AFZ - Essa visão mundial do Fome Zero ajuda no desenvolvimento do programa aqui no Brasil?
Graziano - Sem dúvida. A luta contra a fome tem que ser mundial. Tem muitos aspectos que extravasam as fronteiras nacionais. Vou lhe citar o exemplo do Brasil. Nós somos um grande país agrícola. Talvez sejamos hoje o maior exportador de alimentos do mundo. Nossa capacidade produtiva é entravada pelos subsídios praticados pelos países desenvolvidos, principalmente os subsídios no comércio mundial, que distorceu os preços dos produtos agrícolas. Você paga, aqui em Nova Iorque, US$ 2 uma laranja, uma mexerica.
Isso é uma barreira que impede que a nossa laranja possa chegar aqui em Nova Iorque, porque os Estados Unidos impedem que a nossa laranja chegue aqui porque os Estados Unidos impõe uma barreira alfandegária de quase 100%. Se esses subsídios fossem retirados, se houvesse menos distorção no comércio mundial, nós poderíamos exportar muito mais alimentos pro mundo e gerar muito mais emprego e renda internamente. Então, não há fronteiras na luta contra a fome. O mundo todo hoje precisa se juntar nessa bandeira.
AFZ - Isso significa que os outros países, assim como o Brasil, tem condições de erradicar a fome até 2015?
Graziano - Nem todos, mas há muitos que podem se colocar esse desafio imediatamente. Não precisamos nem esperar até 2015. Acho que esse é um prazo razoável de colocarmos a erradicação da fome, não sua redução à metade, como meta.
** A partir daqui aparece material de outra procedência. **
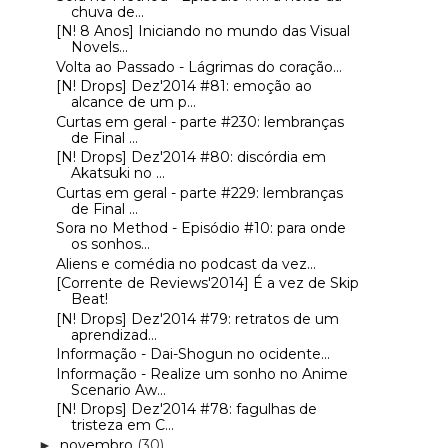
chuva de...
[N! 8 Anos] Iniciando no mundo das Visual
Novels...
Volta ao Passado - Lágrimas do coração...
[N! Drops] Dez'2014 #81: emoção ao
alcance de um p...
Curtas em geral - parte #230: lembranças
de Final ...
[N! Drops] Dez'2014 #80: discórdia em
Akatsuki no ...
Curtas em geral - parte #229: lembranças
de Final ...
Sora no Method - Episódio #10: para onde
os sonhos...
Aliens e comédia no podcast da vez...
[Corrente de Reviews'2014] É a vez de Skip
Beat!
[N! Drops] Dez'2014 #79: retratos de um
aprendizad...
Informação - Dai-Shogun no ocidente...
Informação - Realize um sonho no Anime
Scenario Aw...
[N! Drops] Dez'2014 #78: fagulhas de
tristeza em C...
novembro
(30)
►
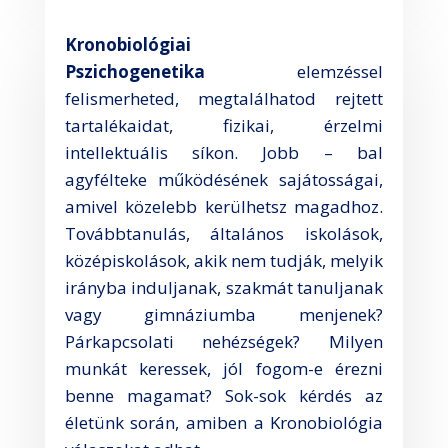
Kronobiológiai
Pszichogenetika
elemzéssel
felismerheted, megtalálhatod rejtett
tartalékaidat, fizikai, érzelmi
intellektuális síkon. Jobb – bal
agyfélteke működésének sajátosságai,
amivel közelebb kerülhetsz magadhoz.
Továbbtanulás, általános iskolások,
középiskolások, akik nem tudják, melyik
irányba induljanak, szakmát tanuljanak
vagy gimnáziumba menjenek?
Párkapcsolati nehézségek? Milyen
munkát keressek, jól fogom-e érezni
benne magamat? Sok-sok kérdés az
életünk során, amiben a Kronobiológia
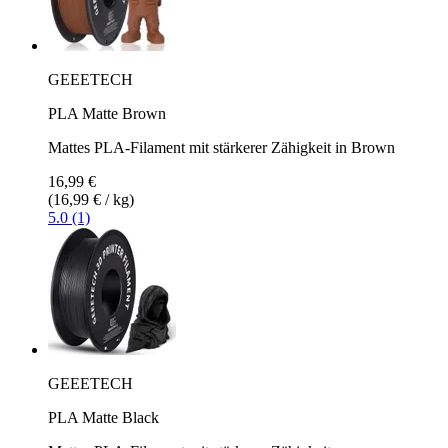
GEEETECH
PLA Matte Brown
Mattes PLA-Filament mit stärkerer Zähigkeit in Brown
16,99 €
(16,99 € / kg)
5.0 (1)
GEEETECH
PLA Matte Black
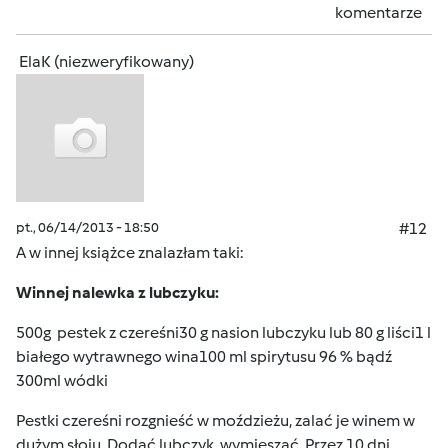
komentarze
ElaK (niezweryfikowany)
pt., 06/14/2013 - 18:50
#12
A w innej książce znalazłam taki:
Winnej nalewka z lubczyku:
500g pestek z czereśni30 g nasion lubczyku lub 80 g liści1 l
białego wytrawnego wina100 ml spirytusu 96 % bądź
300ml wódki
Pestki czereśni rozgnieść w moździeżu, zalać je winem w
dużym słoju. Dodać lubczyk, wymieszać. Przez 10 dni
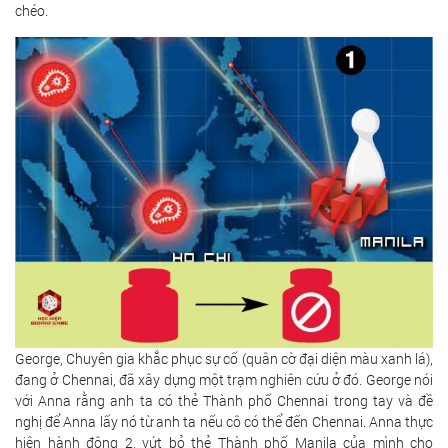
chéo.
George, Chuyên gia khắc phục sự cố (quân cờ đại diện màu xanh lá),
đang ở Chennai, đã xây dựng một trạm nghiên cứu ở đó. George nói
với Anna rằng anh ta có thẻ Thành phố Chennai trong tay và đề
nghị để Anna lấy nó từ anh ta nếu cô có thể đến Chennai. Anna thực
hiện hành động 2, vứt bỏ thẻ Thành phố Manila của mình cho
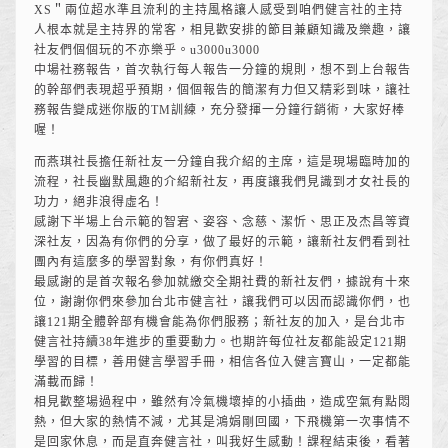
XS＂兩位超水準且流利的主持風格讓人感受到咱們健言社的主持
人根本就是主持界的常客，相見歡安排的節目兼顧知識及樂趣，讓
社友們個個玩的不亦樂乎。u3000u3000
中場社務報告，首次執行每人報告一分鐘的規則，想不到上台報告
的幹部們表現超乎預期，個個報告的簡潔有力但又精彩到味，讓社
務報告變成迷你版的TM訓練，充分發揮一分鐘行銷術，大家好棒
喔！
而燕琪社長擔任新社友一分鐘自我介紹的主席，這是現場臨時加的
流程，社長幽默風趣的介紹新社友，再度讓我們見識到才女社長的
功力，絕非浪得虛名！
感謝下半場上台示範的智宭、姿容、念慈、潔忻、思正及杰昌等資
深社友，因為有你們的分享，做了最好的示範，讓新社友們看到社
團內有這麼多的學習對象，有你們真好！
最感謝的是首次報名參加就繳交全期社費的新社友們，據說有十來
位，謝謝你們來參加台北市健言社，讓我們可以因而認識你們，也
讓121期全體幹部有機會能為你們服務；新社友的加入，是台北市
健言社持續38年進步的重要動力。也期許每位社友都能設定121期
學習的目標，善用健言學習手冊，相信各位入健言寶山，一定都能
滿載而歸！
相見歡整場過程中，雖然有冷氣機壞掉的小插曲，造成空氣有點悶
熱，但大家的熱情不減，尤其是鴻娟剛回國，下飛機第一次事情不
是回家休息，而是直奔健言社，叫我好生感動！課程結束後，看著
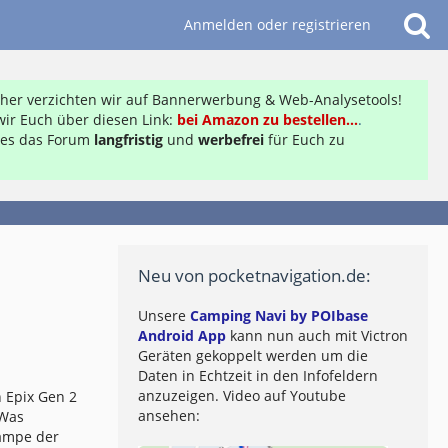
Anmelden oder registrieren
daher verzichten wir auf Bannerwerbung & Web-Analysetools!
ir Euch über diesen Link:
bei Amazon zu bestellen...
.
ft es das Forum
langfristig
und
werbefrei
für Euch zu
Neu von pocketnavigation.de:
Unsere
Camping Navi by POIbase
Android App
kann nun auch mit Victron
Geräten gekoppelt werden um die
Daten in Echtzeit in den Infofeldern
anzuzeigen. Video auf Youtube
 Epix Gen 2
ansehen:
 Was
lampe der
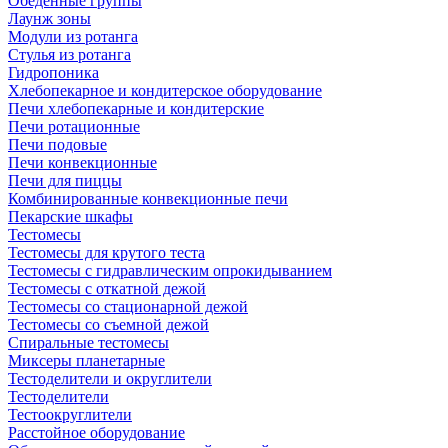
Обеденные группы
Лаунж зоны
Модули из ротанга
Стулья из ротанга
Гидропоника
Хлебопекарное и кондитерское оборудование
Печи хлебопекарные и кондитерские
Печи ротационные
Печи подовые
Печи конвекционные
Печи для пиццы
Комбинированные конвекционные печи
Пекарские шкафы
Тестомесы
Тестомесы для крутого теста
Тестомесы с гидравлическим опрокидыванием
Тестомесы с откатной дежой
Тестомесы со стационарной дежой
Тестомесы со съемной дежой
Спиральные тестомесы
Миксеры планетарные
Тестоделители и округлители
Тестоделители
Тестоокруглители
Расстойное оборудование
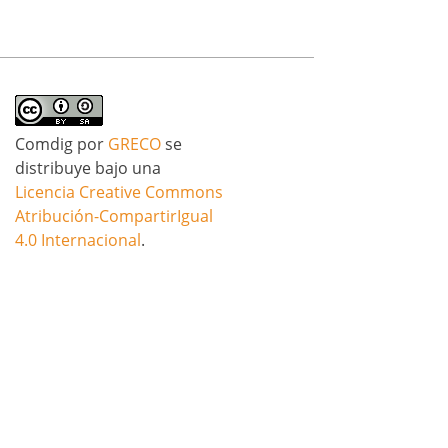
Comdig
por
GRECO
se
distribuye bajo una
Licencia Creative Commons
Atribución-CompartirIgual
4.0 Internacional
.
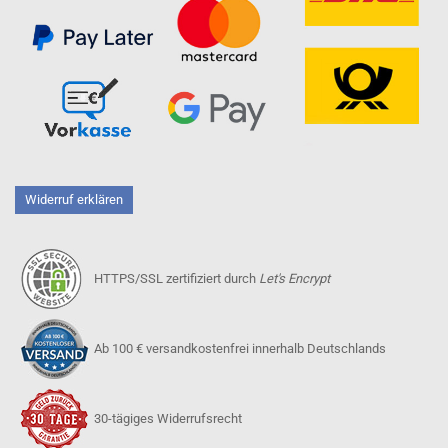
Widerruf erklären
HTTPS/SSL zertifiziert durch
Let's Encrypt
Ab 100 € versandkostenfrei innerhalb Deutschlands
30-tägiges Widerrufsrecht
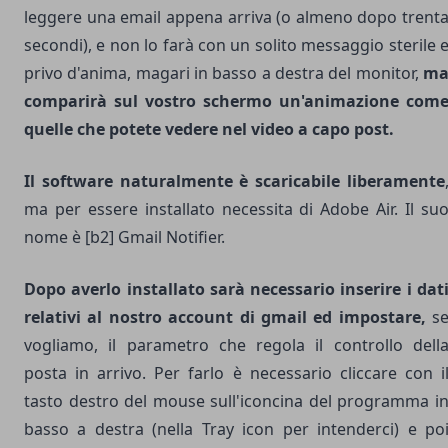
leggere una email appena arriva (o almeno dopo trent
secondi), e non lo farà con un solito messaggio sterile 
privo d'anima, magari in basso a destra del monitor,
m
comparirà sul vostro schermo un'animazione com
quelle che potete vedere nel
video
a capo post.
Il software naturalmente è scaricabile liberamente
ma per essere installato necessita di
Adobe
Air. Il su
nome è
[b2] Gmail Notifier.
Dopo averlo installato sarà necessario inserire i dat
relativi al nostro account di gmail ed impostare,
s
vogliamo, il parametro che regola il controllo dell
posta in arrivo. Per farlo è necessario cliccare con i
tasto destro del mouse sull'iconcina del programma i
basso a destra (nella Tray icon per intenderci) e po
Porque a grande pergunta que fica quando nós colocamos a meta de erradicar a metade da fome no mundo é a seguinte: o que nós vamos dizer para a outra metade? Que esperem mais um século passando fome? É isso que nós temos a dizer para o mundo. Nós temos condições de propor uma meta audaciosa, mas possível. Uma meta que será tão mais possível quando todos os países se engajarem nessa luta.
As informações são do site do Programa Fome Zero.